═════ EXERCISE MATERIALS

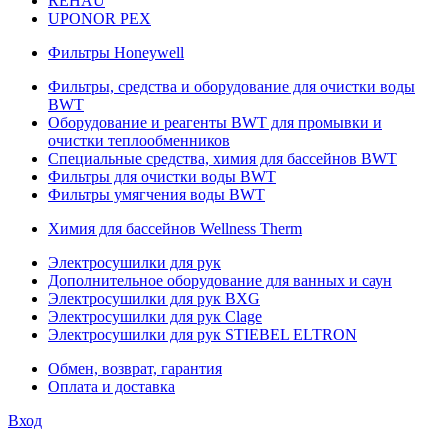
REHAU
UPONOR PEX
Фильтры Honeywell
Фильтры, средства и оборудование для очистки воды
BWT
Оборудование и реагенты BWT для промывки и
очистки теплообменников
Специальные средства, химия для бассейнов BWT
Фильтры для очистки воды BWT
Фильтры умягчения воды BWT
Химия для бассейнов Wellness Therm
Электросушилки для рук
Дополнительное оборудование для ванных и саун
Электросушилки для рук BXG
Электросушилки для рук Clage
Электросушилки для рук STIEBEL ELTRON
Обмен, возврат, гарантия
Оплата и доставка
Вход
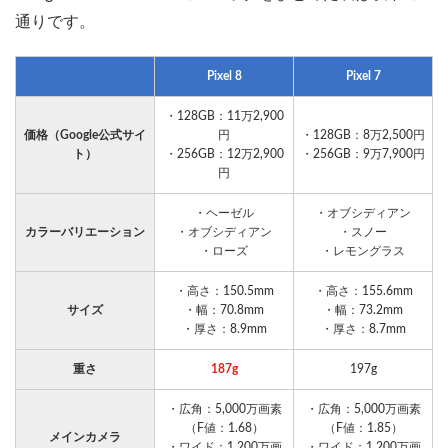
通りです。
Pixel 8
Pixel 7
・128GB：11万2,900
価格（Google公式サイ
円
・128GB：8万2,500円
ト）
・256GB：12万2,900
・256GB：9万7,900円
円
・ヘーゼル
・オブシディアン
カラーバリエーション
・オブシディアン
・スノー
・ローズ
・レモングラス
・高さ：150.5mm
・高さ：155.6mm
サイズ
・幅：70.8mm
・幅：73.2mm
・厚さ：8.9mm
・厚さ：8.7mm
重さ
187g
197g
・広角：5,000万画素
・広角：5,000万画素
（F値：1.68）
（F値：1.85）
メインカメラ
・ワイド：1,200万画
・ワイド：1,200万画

══════════
═════ EXERCISE MATERIALS

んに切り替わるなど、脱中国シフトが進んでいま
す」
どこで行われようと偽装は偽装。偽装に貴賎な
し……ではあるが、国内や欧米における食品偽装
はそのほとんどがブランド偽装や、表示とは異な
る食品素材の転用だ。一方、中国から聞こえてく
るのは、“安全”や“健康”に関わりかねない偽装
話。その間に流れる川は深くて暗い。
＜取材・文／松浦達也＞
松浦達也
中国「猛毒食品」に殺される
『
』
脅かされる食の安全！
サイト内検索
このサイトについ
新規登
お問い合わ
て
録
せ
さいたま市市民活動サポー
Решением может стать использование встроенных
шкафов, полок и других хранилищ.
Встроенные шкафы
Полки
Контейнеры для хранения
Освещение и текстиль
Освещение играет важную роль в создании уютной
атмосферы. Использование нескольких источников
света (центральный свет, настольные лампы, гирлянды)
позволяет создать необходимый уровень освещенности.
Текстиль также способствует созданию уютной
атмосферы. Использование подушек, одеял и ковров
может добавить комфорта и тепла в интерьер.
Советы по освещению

══════════

TASK PROMPT.
Pull out every line from the records above that contains the string "средства", matching case exactly.

OUTPUT OF THE EXERCISE.
Фильтры, средства и оборудование для очистки воды
Специальные средства, химия для бассейнов BWT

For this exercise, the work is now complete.